Which is where forehead kisses come in. Because they are a very physical bestowing of tenderness that either comes from the “stick it!” voice with the acceptance that no one shall be sticking it anywhere (which can be attractive in its own way, what with the violation of taboos, clandestine attraction, etc. etc.), or from a place actually suffused with non-sexual affection. It may be that not knowing which is at play in the Doctor’s kisses are whey they’re so damn hot. The unknown.

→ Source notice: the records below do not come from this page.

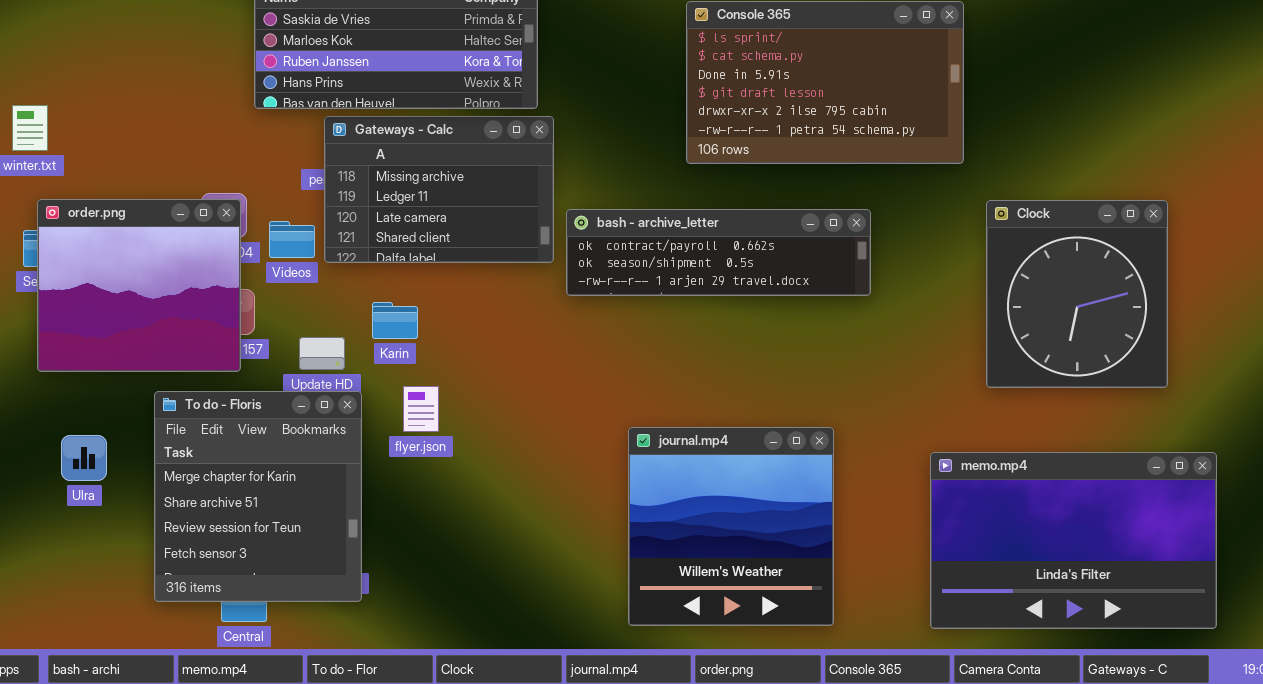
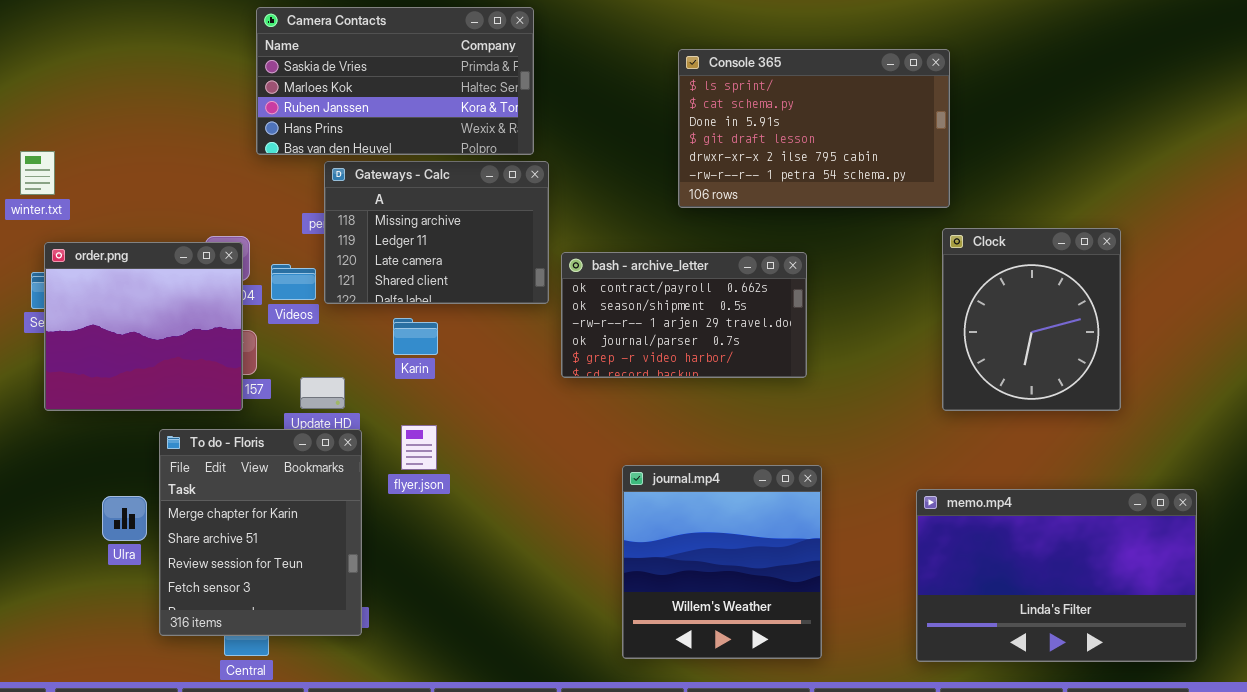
Clock: [986,200,1168,388] -> [942,228,1121,411], moved
bash - archive_letter: [566,209,871,296] -> [561,252,807,378], resized
Karin: [372,302,418,339] -> [393,318,438,355], moved
Ulra: [61,435,107,481] -> [102,496,147,541], moved

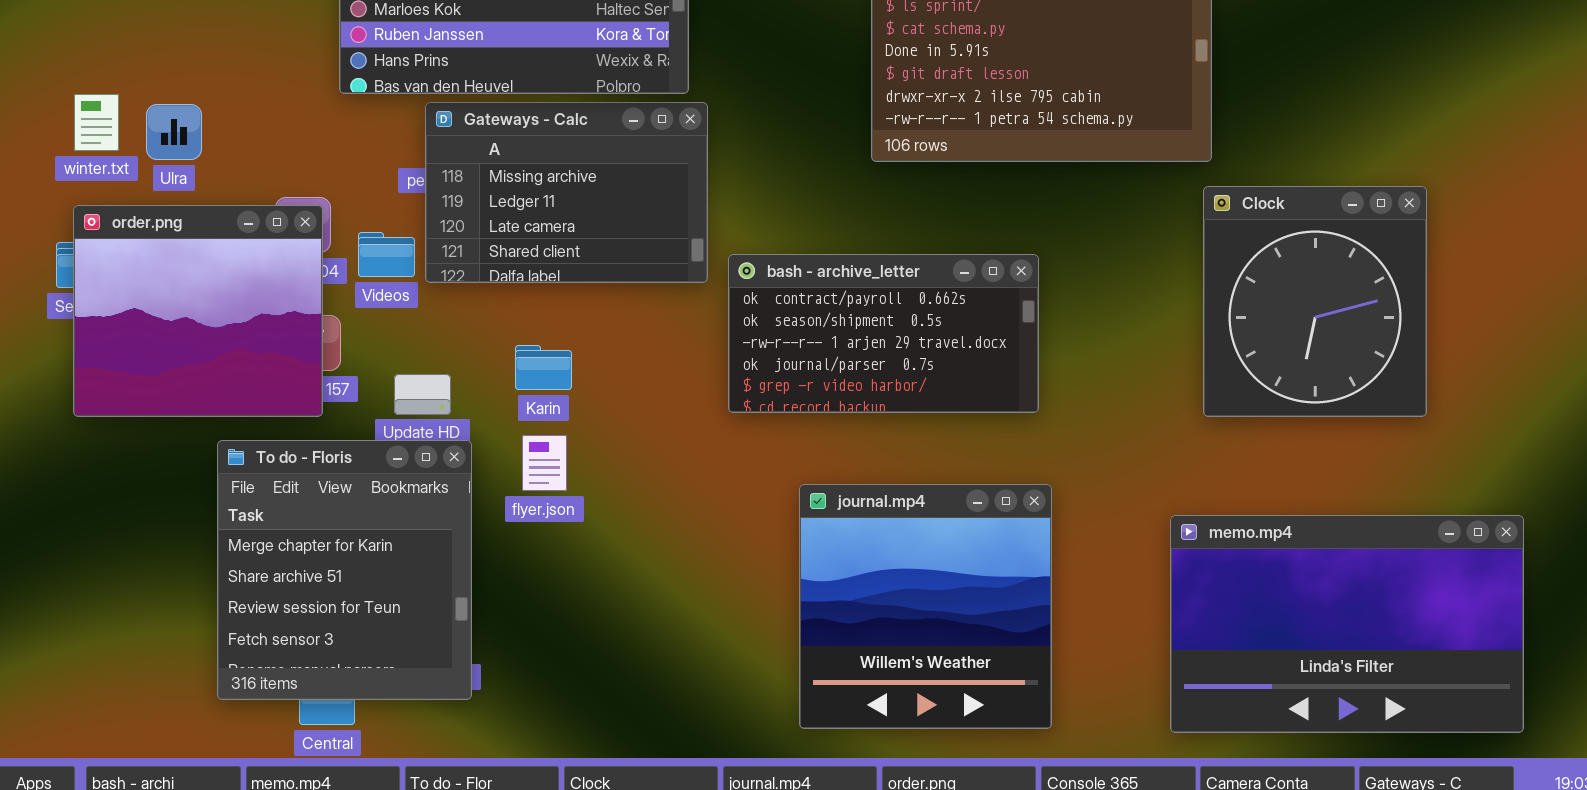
winter.txt: [20,151,55,195] -> [74,94,119,151], moved
bash - archive_letter: [561,252,807,378] -> [728,254,1039,413], moved
Karin: [393,318,438,355] -> [515,345,572,390], moved
Ulra: [102,496,147,541] -> [146,104,202,160], moved

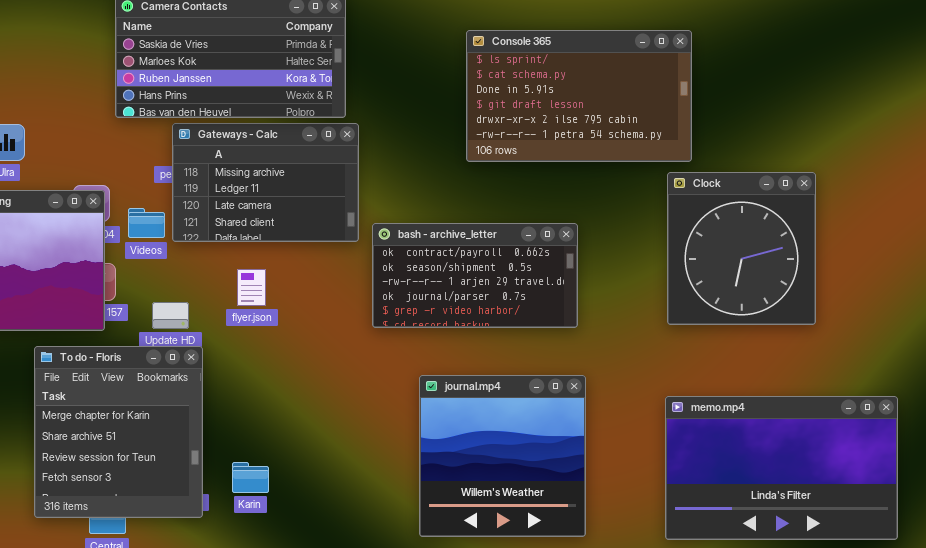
Clock: [1203,186,1427,417] -> [667,172,816,325], moved
Karin: [515,345,572,390] -> [232,462,269,493], moved
flyer.json: [522,435,567,491] -> [237,269,266,306], moved

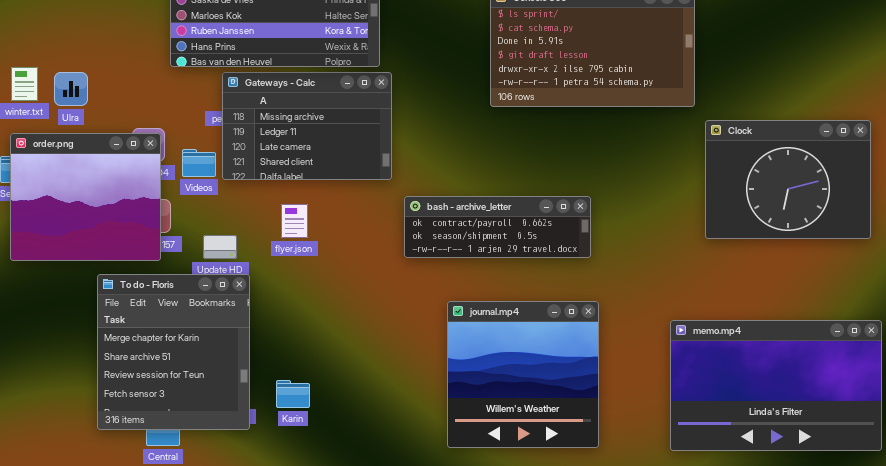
Clock: [667,172,816,325] -> [705,120,871,239], moved, resized
bash - archive_letter: [372,223,578,328] -> [404,196,591,258], resized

Ultimately I will have to rewatch season five, which I (along with the rest of the world, I know), loved so much, to make more of a timely observation of this. The first time around I was too involved with the plot to pay much attention to my reactions, but I do recall the forehead kisses and–in particular–(SPOILER!) the one near the end where the Doctor comes back, having seemingly just left off the other side of the screen, to kiss Amy on the forehead when her eyes are pinched shut surrounded by angels who will kill her if she opens them. I remembered very well that kiss from the first time we saw it, and remembered my outrage–“What are you doing, leaving her there, you fool? If you are so worried about her why the hell are you abandoning her to this?” The kiss seemed so at odds with the callousness with which he was in fact abandoning her in a deathtrap. And then to circle back to that and explain–going through all the rips we’ve watched all season–that it seemed at odds because it was, because he made that kiss with more knowledge and sorrow than the version of him who just left yet possessed–that sent bells clanging in my chest like no one’s business. I am a hopeless sucker for cyclical storytelling, especially as unfurled by formerly unexplained or confusing acts of affection. And the Doctor brings it in spades.
So no, imaginary accusatory Redditor, it’s not that we want something for nothing, or a silent vow of chastity imparted with lips. It’s that it is nice to know sometimes that other voices–those marveling at who we’re becoming or mourning with us as we lose someone dear–can drown out the perpetual voice demanding you stick it somewhere. And too often, that’s the only voice you let speak.